すごいね、エスティアーゼさんから見れば俺なんてひよこもいいところだろうに。ちゃんと頭を下げて頼める。
こんな大人になりたいような気がする。
「エルフの皆さんに足りないのはイメージじゃなくて知識です、僕にできるかどうかわかりませんが、できるだけ詳しく解説したいと思います」
俺とエスティアーゼさんは握手した。ちっちゃくてかわいい手だっだ。これで三六〇歳?
そして拍手が巻き起こる。いつの間にか鬼ごっこに参加しているエルフの数は数十人に及んでいた。本当にいつの間に増えたんでしょ。

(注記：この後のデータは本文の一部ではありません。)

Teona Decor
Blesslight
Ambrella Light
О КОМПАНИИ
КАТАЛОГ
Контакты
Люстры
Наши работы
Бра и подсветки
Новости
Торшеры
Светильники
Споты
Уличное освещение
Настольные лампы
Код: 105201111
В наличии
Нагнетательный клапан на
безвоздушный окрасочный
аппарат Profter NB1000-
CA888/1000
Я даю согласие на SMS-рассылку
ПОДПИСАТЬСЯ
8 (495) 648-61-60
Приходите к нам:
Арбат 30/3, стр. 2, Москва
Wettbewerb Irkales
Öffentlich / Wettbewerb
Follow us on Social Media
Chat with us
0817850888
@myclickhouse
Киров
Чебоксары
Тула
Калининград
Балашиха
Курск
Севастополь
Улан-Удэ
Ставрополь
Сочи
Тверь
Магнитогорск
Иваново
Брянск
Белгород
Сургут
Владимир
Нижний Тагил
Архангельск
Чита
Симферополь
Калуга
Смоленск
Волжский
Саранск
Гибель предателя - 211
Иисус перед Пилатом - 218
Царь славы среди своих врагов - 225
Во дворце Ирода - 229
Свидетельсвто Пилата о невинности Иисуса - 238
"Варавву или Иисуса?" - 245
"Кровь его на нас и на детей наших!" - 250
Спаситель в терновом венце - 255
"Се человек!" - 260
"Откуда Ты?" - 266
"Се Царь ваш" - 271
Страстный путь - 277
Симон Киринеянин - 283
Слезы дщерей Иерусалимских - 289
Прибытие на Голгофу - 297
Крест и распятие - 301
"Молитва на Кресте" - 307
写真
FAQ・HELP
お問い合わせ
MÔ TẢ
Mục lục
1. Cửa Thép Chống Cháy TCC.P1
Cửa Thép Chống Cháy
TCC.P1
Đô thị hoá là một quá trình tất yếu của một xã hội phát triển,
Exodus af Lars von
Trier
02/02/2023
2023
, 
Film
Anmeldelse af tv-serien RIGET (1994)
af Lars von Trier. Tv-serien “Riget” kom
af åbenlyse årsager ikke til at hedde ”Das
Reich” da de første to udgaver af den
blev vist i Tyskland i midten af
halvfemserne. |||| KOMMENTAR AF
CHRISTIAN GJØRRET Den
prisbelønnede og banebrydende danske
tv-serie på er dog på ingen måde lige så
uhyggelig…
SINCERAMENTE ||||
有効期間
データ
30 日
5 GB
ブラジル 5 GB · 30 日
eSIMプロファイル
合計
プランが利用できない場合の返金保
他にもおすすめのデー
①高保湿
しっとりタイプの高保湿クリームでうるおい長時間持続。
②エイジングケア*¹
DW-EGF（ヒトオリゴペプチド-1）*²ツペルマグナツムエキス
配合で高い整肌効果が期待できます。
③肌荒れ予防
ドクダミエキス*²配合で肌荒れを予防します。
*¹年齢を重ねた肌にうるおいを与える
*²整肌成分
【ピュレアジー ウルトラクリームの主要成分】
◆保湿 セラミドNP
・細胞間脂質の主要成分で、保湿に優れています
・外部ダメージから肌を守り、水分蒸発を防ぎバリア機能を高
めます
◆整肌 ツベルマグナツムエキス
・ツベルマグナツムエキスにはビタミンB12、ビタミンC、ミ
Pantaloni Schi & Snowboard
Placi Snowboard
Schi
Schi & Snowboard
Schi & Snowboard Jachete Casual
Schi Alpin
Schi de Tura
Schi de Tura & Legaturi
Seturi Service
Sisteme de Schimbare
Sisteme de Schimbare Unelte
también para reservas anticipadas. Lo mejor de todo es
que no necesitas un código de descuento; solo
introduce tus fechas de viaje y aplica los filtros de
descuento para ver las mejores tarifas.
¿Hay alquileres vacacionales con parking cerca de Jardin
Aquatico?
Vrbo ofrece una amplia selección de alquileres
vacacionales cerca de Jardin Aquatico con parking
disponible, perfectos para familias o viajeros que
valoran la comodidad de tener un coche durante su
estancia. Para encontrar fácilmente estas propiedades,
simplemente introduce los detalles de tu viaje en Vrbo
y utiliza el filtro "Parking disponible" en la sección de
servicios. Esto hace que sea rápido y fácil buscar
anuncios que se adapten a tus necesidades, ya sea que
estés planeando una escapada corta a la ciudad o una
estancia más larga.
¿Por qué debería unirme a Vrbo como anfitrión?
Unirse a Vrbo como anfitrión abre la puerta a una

そしていくらなんでもよくこれだけの数を躱せたな、俺。
魔力視で全方位を監視し、神経系の強化から来る思考の高速化を利用し、慣性制御飛行を駆使して初めて可能だったのだと思う…おれって結構すごい?
◆・◆・◆
さて、この町に暮らすエルフの数は数百人。まあ仕事で忙しい人もいたに違いないのだが、鬼ごっこに参加した人数が一〇〇を越えなかったのには理由があった。
さすがに一〇〇を超えたらやばかったかもしれない。
その理由というのは、ルトナの援護だ。
いや、勿論たまたまなんだけどね、俺達が空をブン回っているころ、町の一角でもう一つの事件が起きていたのだ。
そこにもたくさんのエルフが見物に行っていた。
間違いじゃないよ『見物』エルフって結構お祭り好きなんだ。